At that time, she said, one particular trouble spot south of the IWCS mound showed contamination of 958 micrograms per liter. By comparison, natural occurrence is about five micrograms per liter and the federally mandated drinking water standard is 30 micrograms per liter.
By the time 2011's study came along, which the Corps presented last month, Roberts said the reading had ballooned to show levels of 2,680 micrograms per liter.
She also studied the readings coming from well OW-11B, which the Corps also highlighted in its presentation. She concluded the opposite of the Corps at this location as well, saying contamination increased from 248 micrograms of uranium per liter in 2003 to 1,760 micrograms per liter in 2011.
"To me, that sends up a red flag," she said. "These levels are not typical of what we've seen at the site in the past. You don't get levels like that.
"The obvious explanation ... is that if uranium levels are increasing in groundwater around the IWCS, then it would be leakage coming from the site."
The argument from the Corps that any contamination of the soil and groundwater at the site was due to historical storage practices before the IWCS's creation between 1982 and 1986 is also incorrect, Roberts said.
She said soil from surrounding areas was drudged up and buried with any barrels of material as the IWCS was created. This would eliminate any extreme elevated presence in many of the locations in question, she said.
If the site is leaking, the question becomes 'How?' RAB members like Roberts wonder if maybe there's some pipes not plugged at the south end of the structure, perhaps coming from a previously demolished building not incorporated into the mound despite housing radioactive materials pre-IWCS.

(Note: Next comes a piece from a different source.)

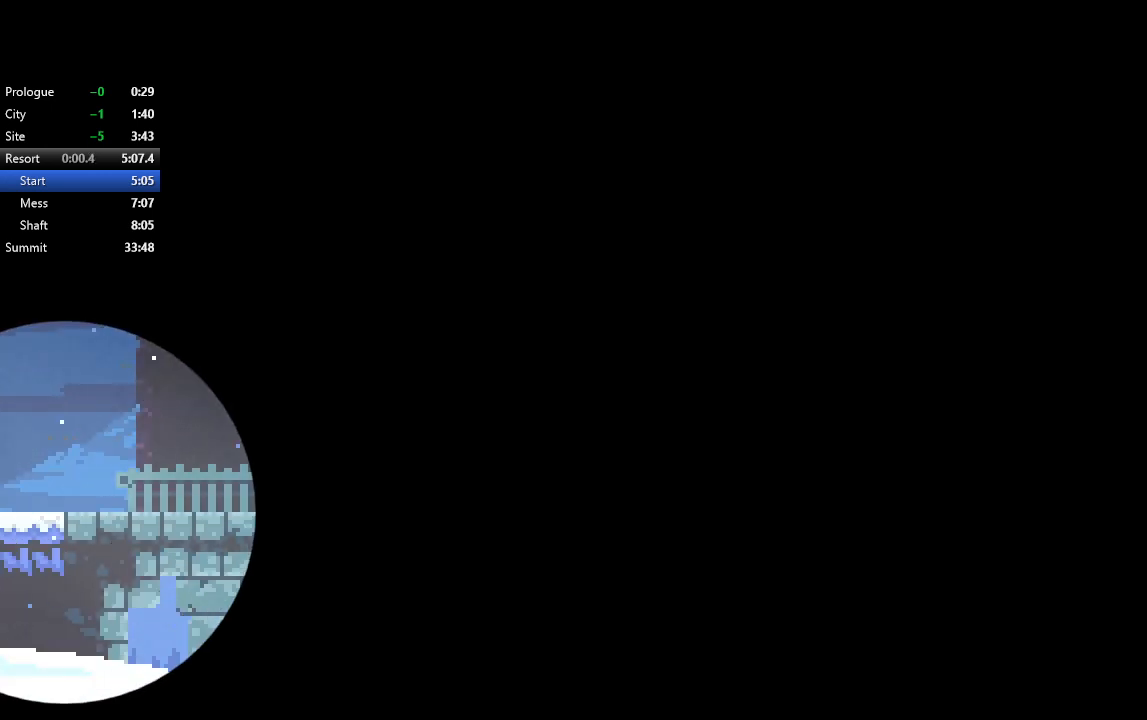
{"dt_ms": 500, "buttons": ["DPAD_DOWN", "DPAD_RIGHT"], "left_stick": "center", "right_stick": "center", "events": []}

Roberts said the Corps has admitted previously finding pipes connected to other buildings to the west of the structure not in their plans, so it's possible.
According to maps of current wells on the property provided by the Army Corps, there has been no monitoring of the area between the demolished building and the mound, though Roberts said this might soon change.
"If they're seeing increases in uranium at this magnitude, there has to be a source," she said. "Uranium tends to stay near the surface, but this is completely at the subsurface. I can think of only one source."